La Suisse a traversé un mois d’avril 2026 hors norme sur le plan météorologique, marqué par un déficit exceptionnel de précipitations. Cette situation, observée sur une large partie du territoire, a rapidement attiré l’attention des spécialistes et des secteurs dépendants des ressources en eau.
Les données publiées par MétéoSuisse confirment l’ampleur du phénomène, avec des niveaux rarement atteints depuis le début des relevés. Le retour annoncé des pluies en ce début mai s’inscrit donc comme un changement attendu dans un contexte déjà sous tension.
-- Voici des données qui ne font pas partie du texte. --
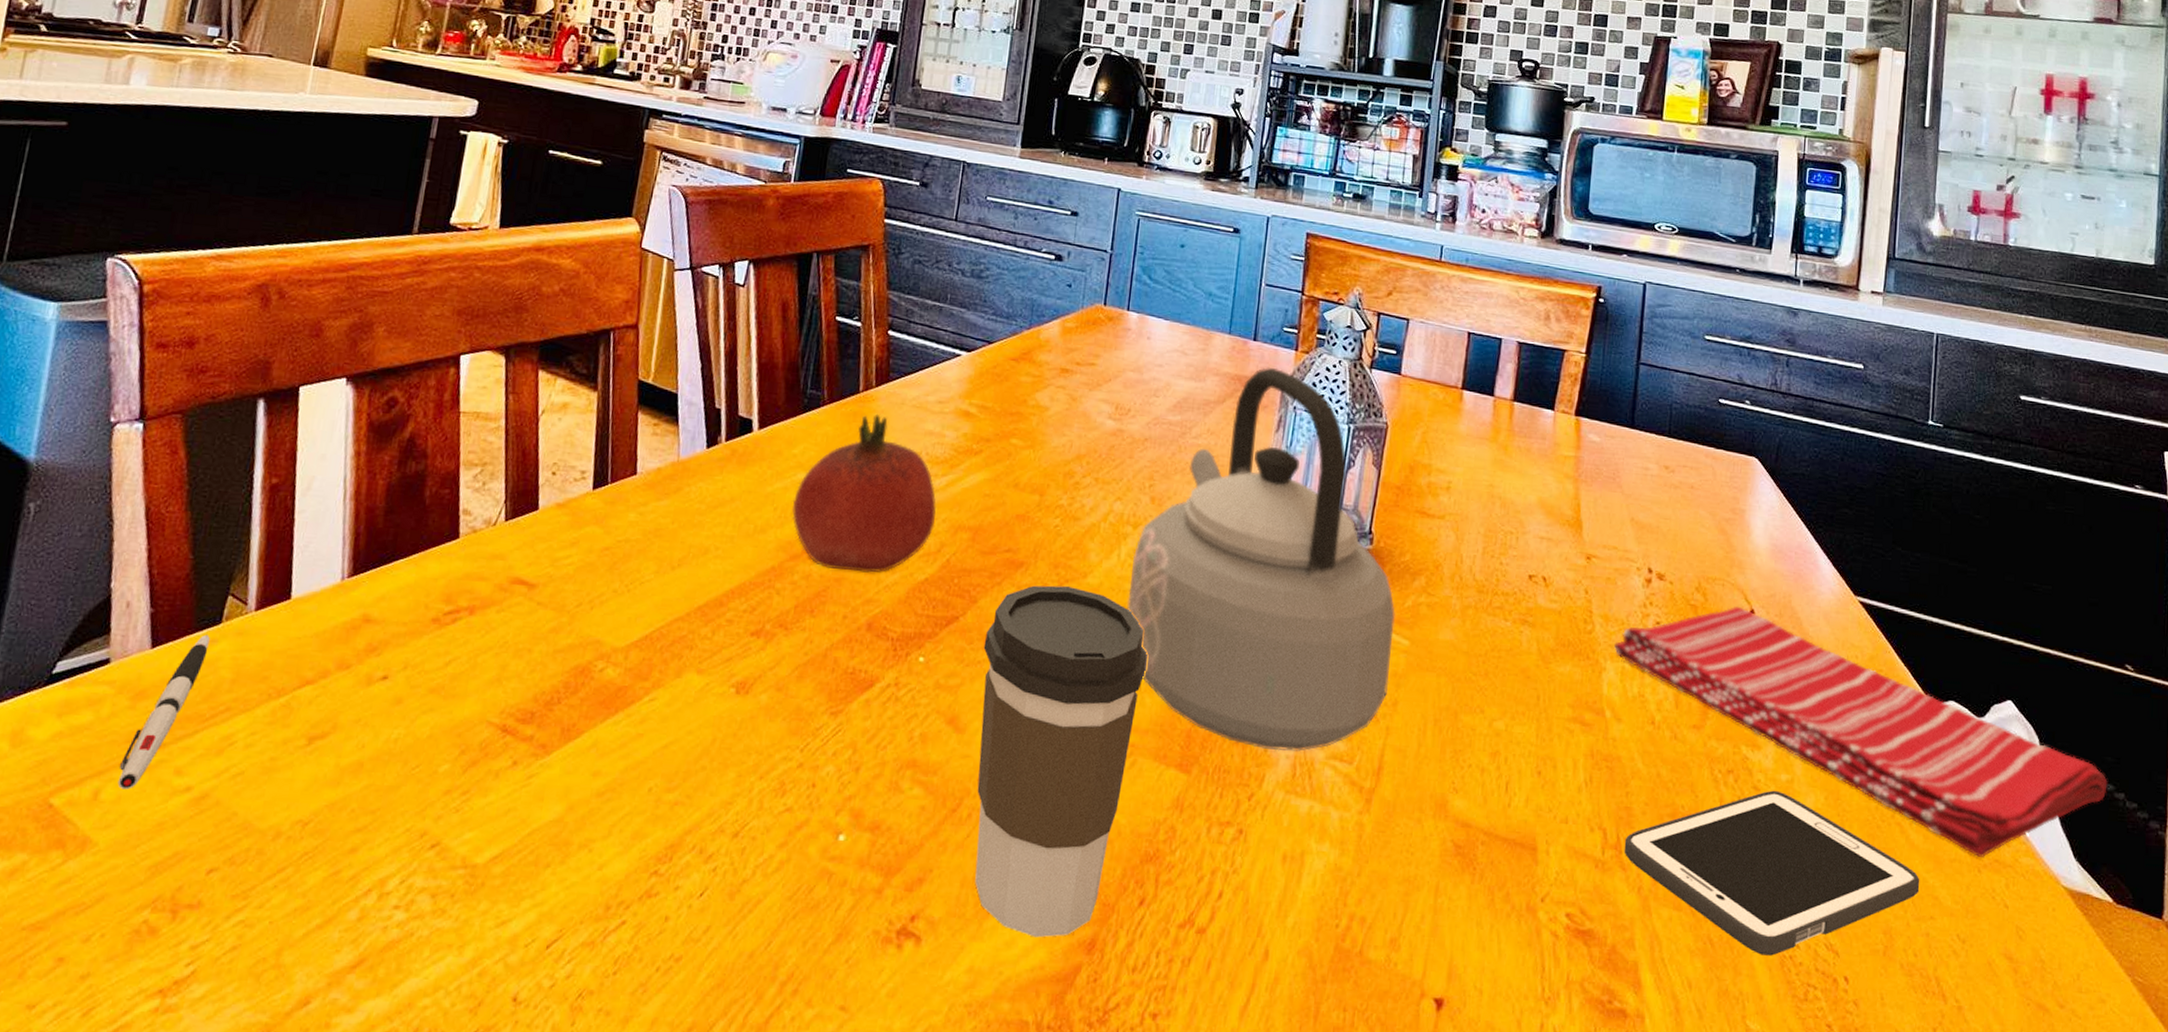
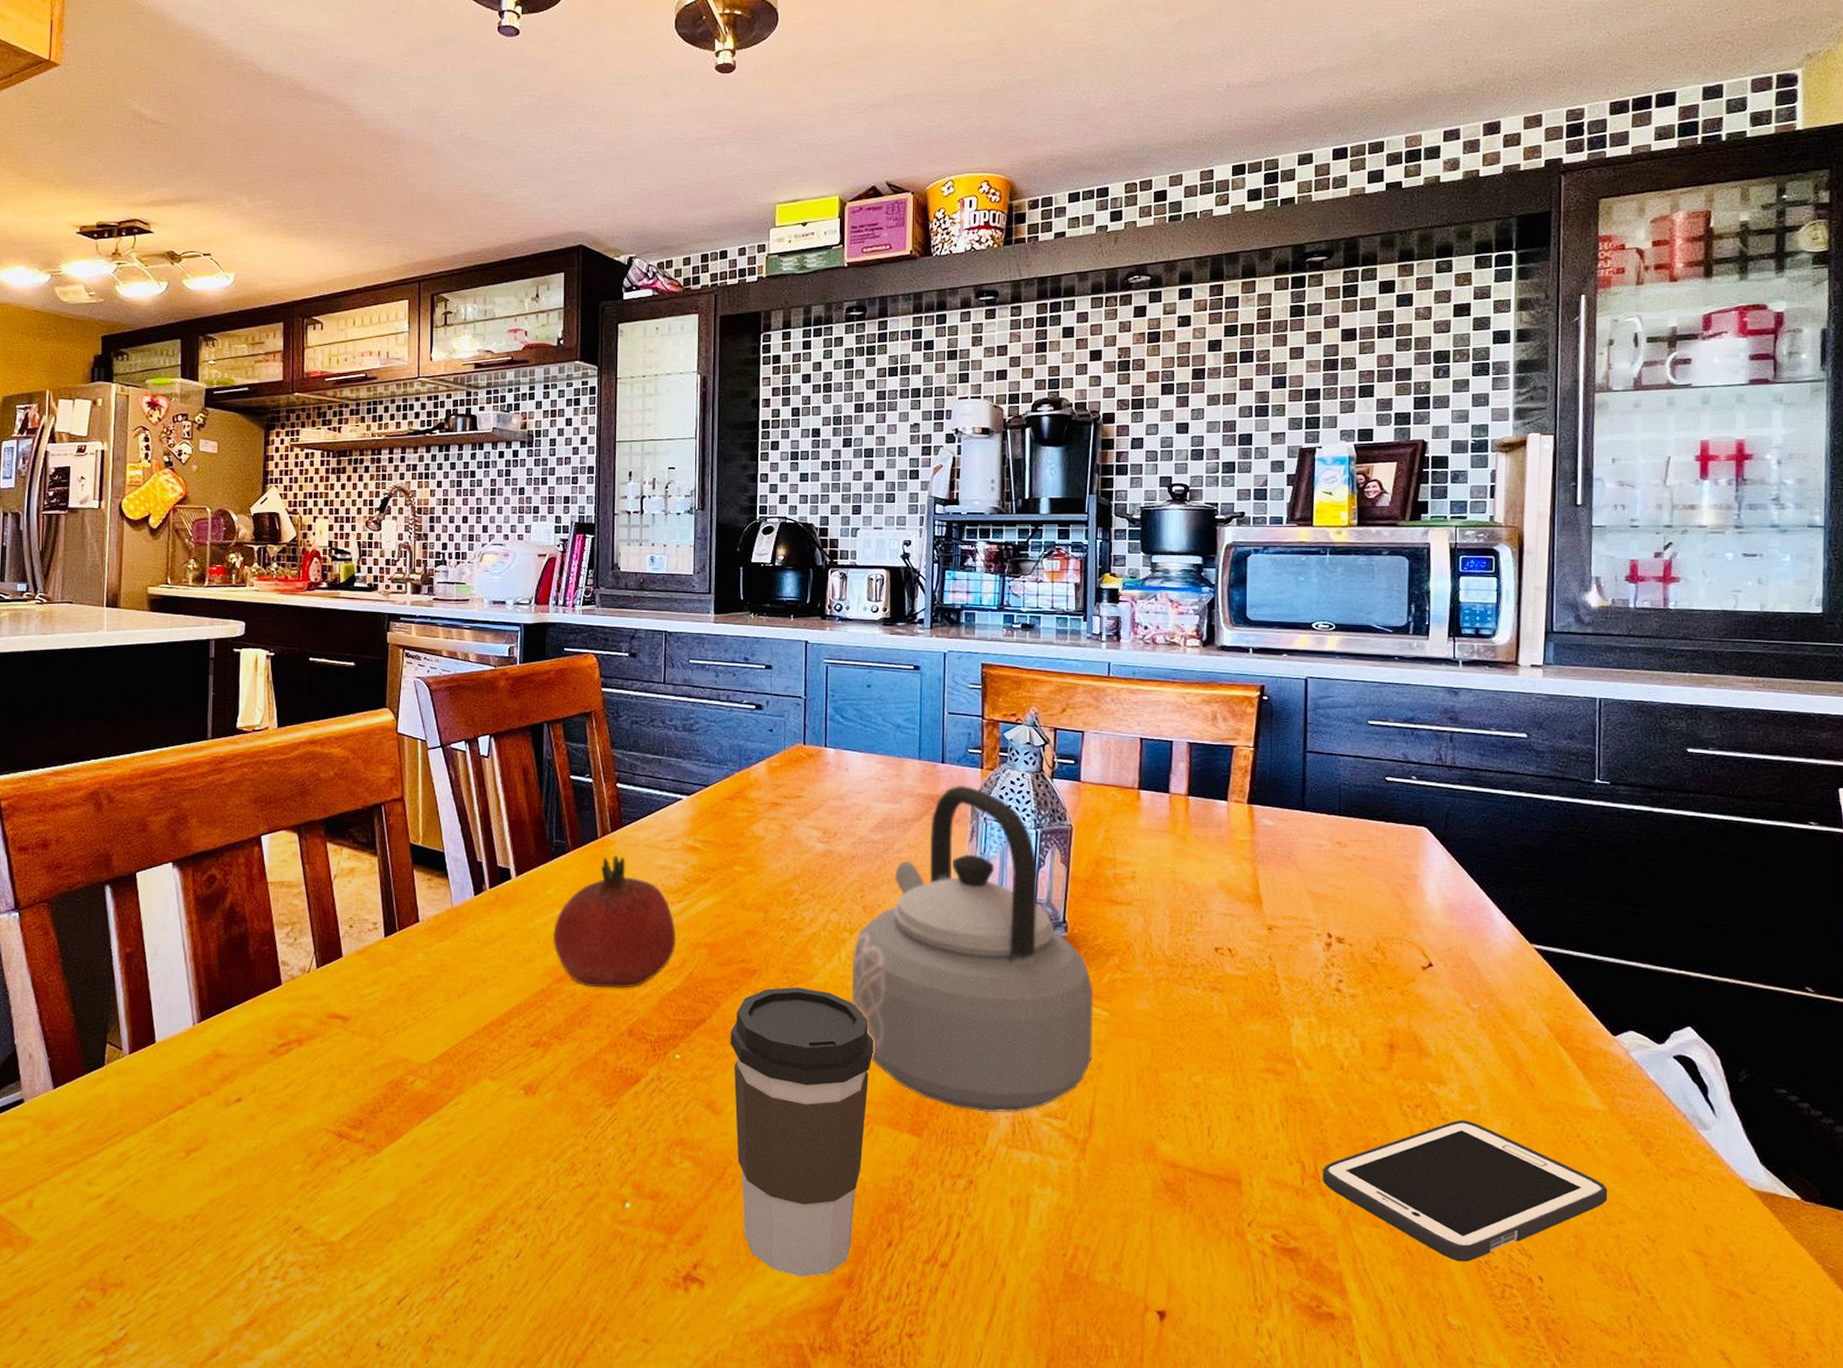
pen: present [117,634,210,790] -> none [45,1075,97,1199]
dish towel: present [1614,606,2108,857] -> none [1300,961,1791,1167]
Un mois d’avril historiquement sec et exceptionnellement ensoleillé
Le constat dressé par MétéoSuisse est sans équivoque, avril 2026 figure parmi les mois les plus secs jamais enregistrés en Suisse depuis le début des mesures en 1864. À l’échelle nationale, les précipitations n’ont atteint que 27 % de la norme calculée sur la période de référence 1991-2020. Concrètement, les journées réellement pluvieuses, avec plus d’un millimètre de pluie, ont été extrêmement rares, au point de pouvoir être comptées sur les doigts d’une main selon les experts.
Dans certaines régions, notamment sur les versants nord-ouest et nord-est des Alpes, ce mois d’avril s’impose même comme le plus sec jamais observé. Plus de 80 stations météorologiques ont enregistré des records de faibles précipitations pour un mois d’avril. Parmi elles, une vingtaine n’ont pas dépassé les 10 millimètres sur l’ensemble du mois. Des zones comme l’Oberland bernois, certaines parties des Grisons ou encore la région située entre Zofingen et Aarau ont été particulièrement touchées.
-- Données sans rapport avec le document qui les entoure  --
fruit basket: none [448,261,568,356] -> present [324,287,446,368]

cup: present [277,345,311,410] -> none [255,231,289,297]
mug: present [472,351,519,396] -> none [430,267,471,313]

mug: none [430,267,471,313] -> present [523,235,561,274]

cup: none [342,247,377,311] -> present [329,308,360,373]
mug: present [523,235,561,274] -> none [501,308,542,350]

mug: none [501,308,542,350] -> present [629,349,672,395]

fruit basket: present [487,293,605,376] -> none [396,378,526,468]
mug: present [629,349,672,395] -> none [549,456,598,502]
Ce déficit pluviométrique s’est accompagné d’un ensoleillement remarquable. Sous l’influence persistante d’un anticyclone, la Suisse a bénéficié de conditions stables, avec une bise marquée et un ciel souvent dégagé. Les valeurs d’ensoleillement ont atteint entre 130 % et 155 % de la moyenne habituelle. La station de Pully, dans le canton de Vaud, a même battu un record vieux de près d’un siècle, avec 284,4 heures de soleil enregistrées sur le mois, dépassant légèrement les 283,5 heures mesurées en 1938.
Malgré ces chiffres impressionnants, MétéoSuisse rappelle qu’un manque ponctuel de précipitations ne suffit pas à caractériser une sécheresse durable. L’analyse repose sur plusieurs indicateurs, tels que l’état des sols, les niveaux des cours d’eau, des nappes phréatiques ou encore la santé de la végétation. Depuis la semaine du 20 avril, ces différents paramètres ont toutefois convergé vers une situation de sécheresse sur une grande partie du territoire.
Le retour de la pluie amorce un changement de régime météorologique
Après plusieurs semaines dominées par des conditions anticycloniques, la situation est en train d’évoluer. Selon les prévisions de MétéoSuisse, un flux de sud-ouest chargé d’humidité doit atteindre la Suisse dès la nuit suivante. Ce changement de circulation atmosphérique marque la fin de la période stable et ouvre la voie à un temps plus instable.
À partir de dimanche, une succession de perturbations devrait traverser le pays, apportant des précipitations sur plusieurs jours. Ce retour de la pluie est perçu comme une évolution favorable, notamment pour les sols qui ont souffert du manque d’eau en surface. Les cultures, en phase de développement printanier, pourraient bénéficier de cet apport hydrique, tout comme les écosystèmes naturels.
Ce basculement rapide entre une période très sèche et un épisode plus humide illustre la variabilité des conditions météorologiques observées ces dernières années. Il souligne aussi la difficulté à anticiper précisément les impacts à moyen terme. Si ces précipitations devraient contribuer à atténuer les effets immédiats du déficit d’avril, leur efficacité dépendra de leur intensité et de leur répartition dans le temps.
Dans certaines situations, des pluies trop intenses sur des sols asséchés peuvent entraîner un ruissellement important, limitant l’infiltration de l’eau et augmentant les risques locaux d’accumulation. Les prochains jours seront donc déterminants pour évaluer si ce retour des précipitations permet un rééquilibrage progressif ou s’il ne constitue qu’un épisode ponctuel dans une séquence météorologique plus instable.